» Exercise instructions
What this exercise needs is every entry restated as written, with no pictures.

Records from a collection
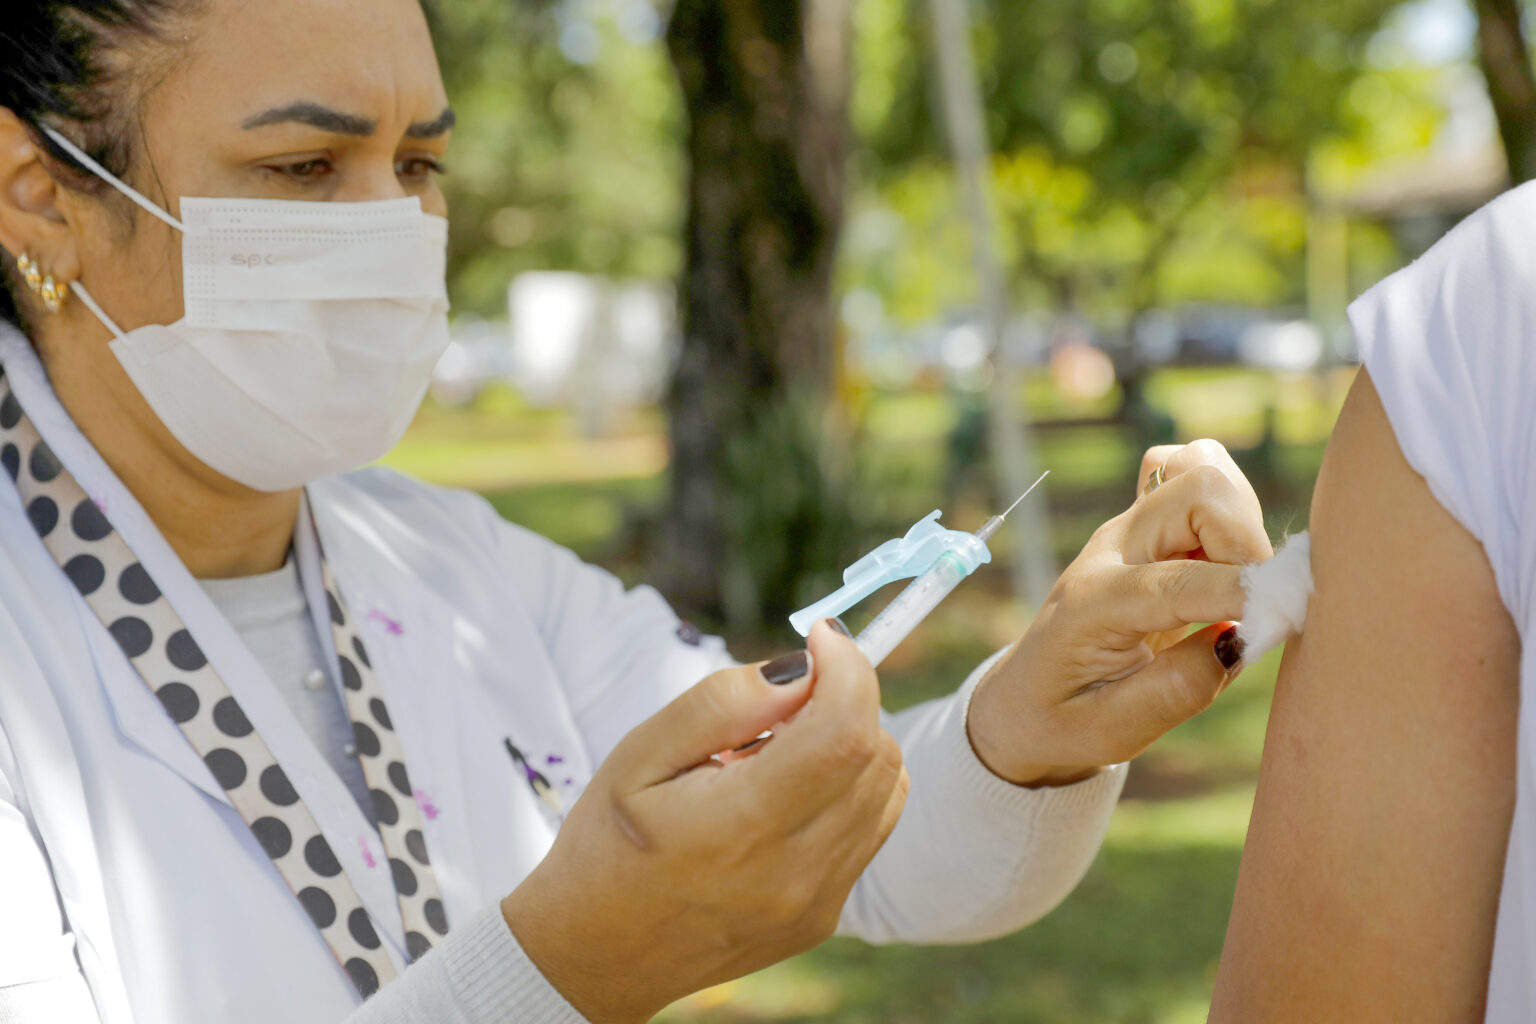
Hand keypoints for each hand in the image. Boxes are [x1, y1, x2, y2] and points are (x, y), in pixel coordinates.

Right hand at [501, 621, 907, 1023]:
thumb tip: (799, 668)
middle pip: (875, 752)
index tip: (820, 637)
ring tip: (776, 750)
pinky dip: (849, 786)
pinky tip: (790, 788)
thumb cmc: (608, 844)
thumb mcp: (639, 756)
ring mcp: (816, 902)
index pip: (844, 732)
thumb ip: (722, 704)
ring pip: (887, 786)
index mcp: (739, 827)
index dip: (848, 668)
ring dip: (850, 742)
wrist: (597, 954)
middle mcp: (793, 872)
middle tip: (782, 698)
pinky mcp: (824, 915)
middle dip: (846, 698)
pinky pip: (872, 826)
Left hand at [968, 439, 1272, 785]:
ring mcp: (1130, 528)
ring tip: (1235, 582)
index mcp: (1093, 602)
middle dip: (1247, 541)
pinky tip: (1225, 563)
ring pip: (1203, 467)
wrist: (1023, 701)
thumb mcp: (1112, 731)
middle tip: (1252, 602)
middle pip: (1200, 487)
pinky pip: (1196, 476)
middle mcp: (1111, 550)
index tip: (1284, 621)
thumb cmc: (1063, 719)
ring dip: (1242, 520)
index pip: (1179, 580)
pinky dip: (1232, 510)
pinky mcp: (1148, 525)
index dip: (1243, 594)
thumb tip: (1241, 640)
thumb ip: (1178, 689)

» Reply
Hand keypoints for each hand in the image. Boxes are [x1, y1, x2, y2] and points are (x, y), in pixel coordinates.

Right hand at [501, 621, 907, 1023]:
thumb tip: (799, 668)
middle pip: (875, 752)
index tip: (820, 637)
ring tip: (776, 750)
pinky dip: (849, 786)
pinky tip: (790, 788)
thumb cmc: (608, 844)
thumb mcp: (639, 756)
ring mcp: (816, 902)
index pip: (844, 732)
thumb ip: (722, 704)
ring pip: (887, 786)
index mcp: (739, 827)
index dip: (848, 668)
ring dip: (850, 742)
wrist: (597, 954)
middle mcp: (793, 872)
middle tip: (782, 698)
pinky mcp: (824, 915)
middle dip: (846, 698)
pinky pip: (872, 826)
Left hand at [968, 439, 1272, 785]:
ring mcp: (1130, 528)
ring tip: (1235, 582)
index mcp: (1093, 602)
middle dip: (1247, 541)
pinky tip: (1225, 563)
ring pip: (1203, 467)
wrist: (1023, 701)
thumb mcp: (1112, 731)
middle tip: (1252, 602)
middle pip: (1200, 487)
pinky pip: (1196, 476)
middle mcp: (1111, 550)
index tip: (1284, 621)
thumb cmc: (1063, 719)
ring dip: (1242, 520)
index pip: (1179, 580)
pinky dip: (1232, 510)
pinky mcp: (1148, 525)
index dip: (1243, 594)
thumb tip: (1241, 640)
thumb ip: (1178, 689)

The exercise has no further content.